_DIRECTIONS FOR THIS TASK_
Check every line of the records below for the string "pinky", then report only how many lines have it.

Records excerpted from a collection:

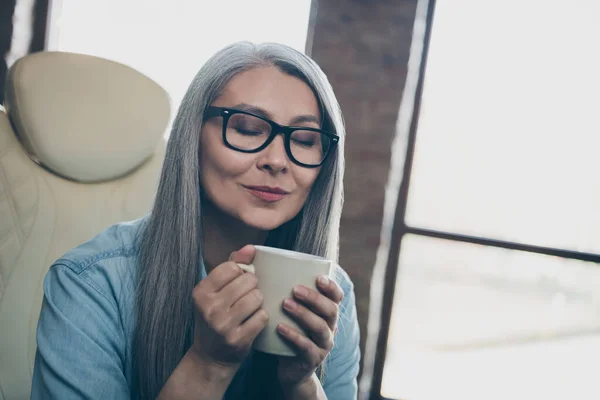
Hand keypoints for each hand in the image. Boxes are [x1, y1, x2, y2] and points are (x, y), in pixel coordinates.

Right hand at [190, 245, 267, 369]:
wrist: (210, 356)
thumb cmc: (215, 317)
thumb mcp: (214, 291)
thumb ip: (231, 266)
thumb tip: (250, 248)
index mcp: (200, 292)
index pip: (232, 267)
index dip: (240, 273)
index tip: (236, 283)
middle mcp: (209, 308)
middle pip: (248, 280)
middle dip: (252, 287)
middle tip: (244, 298)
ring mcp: (223, 325)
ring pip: (257, 297)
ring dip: (258, 302)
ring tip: (249, 309)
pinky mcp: (238, 339)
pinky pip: (262, 316)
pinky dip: (261, 317)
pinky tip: (252, 322)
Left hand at [276, 274, 343, 388]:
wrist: (288, 368)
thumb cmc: (286, 329)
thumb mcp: (288, 311)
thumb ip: (278, 287)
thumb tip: (255, 257)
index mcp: (326, 312)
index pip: (337, 297)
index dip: (331, 286)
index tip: (318, 277)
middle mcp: (330, 327)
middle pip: (331, 310)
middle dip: (315, 298)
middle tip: (295, 289)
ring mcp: (323, 344)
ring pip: (320, 328)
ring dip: (304, 314)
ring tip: (285, 304)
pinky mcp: (312, 359)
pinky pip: (306, 347)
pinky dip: (294, 336)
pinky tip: (280, 327)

_TASK OUTPUT_
8